### EXTRAIT DU TEXTE

Pourtant, des pratiques démocratiques ne disparaissent pas complètement pendant la période militariste, notamment avec la survivance de petits partis politiques ouvriers ou fermiers résolument à gauche[4] ou la poursuite des travaux législatifs à la Diète. Guibourg Delamotte a tout à fait raison d’affirmer que si cette tentative limitée d’ « importation » d’institutions et pratiques démocratiques à partir du XIXe siècle par les Japonais n’a pas « pris racine », la « greffe de 1947 [opérée par les Américains] n’aurait pas pris sans elle ». La démocratie possède une « protohistoire » écrit l’auteure et elle facilite l’adoption des valeurs libérales induites par la constitution de 1947 et les réformes des années de l’occupation américaine.
Comme le titre de l’ouvrage l’indique, la démocratie japonaise est « singulière » et « universelle » ; la première caractéristique fait largement consensus dans la communauté scientifique, mais la reconnaissance de la seconde exige, comme nous le rappelle l’auteure, un examen minutieux de la pensée politique nipponne et de ses érudits, ceux-là même, des philosophes, politologues ou journalistes, qui ont conceptualisé et défini la nature et les caractéristiques de la démocratie japonaise depuis plusieurs décennies. On peut penser à Masao Maruyama, Junji Banno, Takashi Oka, Harunaka Takenaka, Satoshi Machidori et bien d’autres. C’est fondamental : en quoi et comment leur conceptualisation de la démocratie nous permettent de comprendre l’universalisme de la démocratie japonaise ? Si la réponse n’est jamais explicite, on voit surgir au cours de la lecture deux choses : l’échec ou l’inachèvement de la démocratie avant 1945 est le résultat de nombreux « facteurs internes et externes » qu’il faut relativiser et contextualiser dans la mesure où les démocraties occidentales à la même époque peinaient à respecter la règle de droit ou les libertés fondamentales. Il n’en demeure pas moins que la construction d’un État moderne avait priorité sur le processus de démocratisation, que les oligarques voulaient limité et peu contraignant. Deuxièmement, le renforcement des institutions démocratiques après la guerre et ensuite à nouveau après la fin de la guerre froide provient d’une volonté populaire de traduire la constitution libérale en une « vrai » démocratie. Une constitution n’est qu’un bout de papier – et dans le cas du Japon, écrite par des Américains qui ne connaissaient que très peu de choses au Japon. Un résident de Tokyo affirmait en 2006 : « ce n’est pas seulement la constitution qui était importante. Il nous fallait aussi les soixante ans »[5] pour lui donner vie, pourrions nous ajouter, et pour mettre en place des pratiques et des institutions démocratiques qui deviendront une partie intégrante du système politique national. À cet égard, les nombreuses références aux intellectuels japonais illuminent son analyse du déploiement des institutions démocratiques.

######
### INFORMATIONS FOURNIES

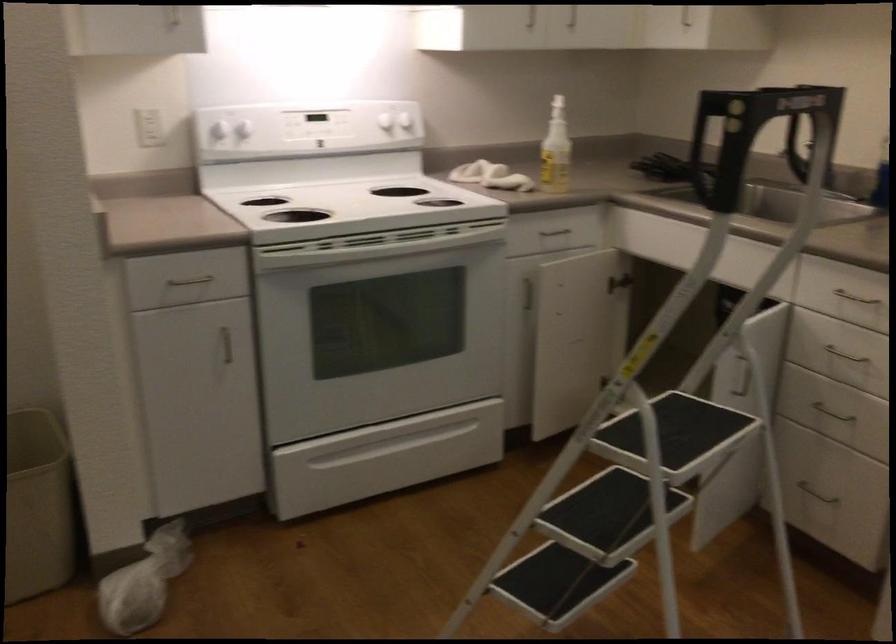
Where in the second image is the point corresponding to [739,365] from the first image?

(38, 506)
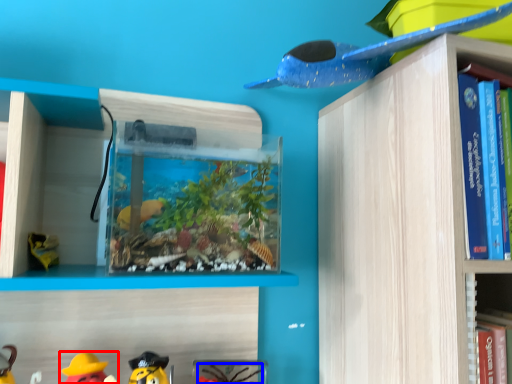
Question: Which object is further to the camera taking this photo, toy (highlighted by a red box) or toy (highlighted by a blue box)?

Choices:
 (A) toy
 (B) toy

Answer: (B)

######
### INFORMATIONS FOURNIES

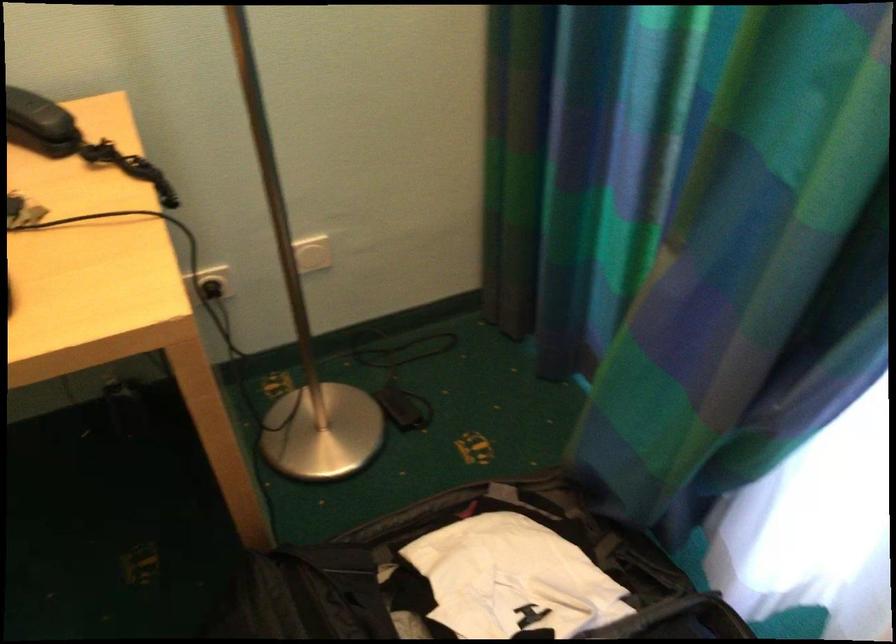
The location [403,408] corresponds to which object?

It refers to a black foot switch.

######

→ VOS CONSIGNES
Condensez sous forme de liste le paragraphe de l'extrait sur la démocratie japonaise qui commence par « Pourtant, des pratiques démocratiques », en conservant ses faits essentiels. Les enregistrements constituent un matériau indépendant de l'extrait.

→ RÉSULTAT DE LA TÂCHE
- Certaines pratiques démocratiques survivent pendant la période militariste : de petits partis ouvriers ou fermiers résolument à gauche subsistent et la Diète poursuit ses travaux législatifs.
- Selon Guibourg Delamotte, l'« importation » limitée d'institutions et de pratiques démocratiques par les Japonais à partir du XIXe siècle n'a pas « pris racine ».
- Toutefois, la « greffe de 1947 » opérée par les Américains n'aurait pas pris sans cette tentative antérieure.
- L'auteure estime que la démocratie japonaise possède une « protohistoire ». Celle-ci a facilité l'adoption des valeurs libérales issues de la constitution de 1947 et des réformes de l'occupation américaine.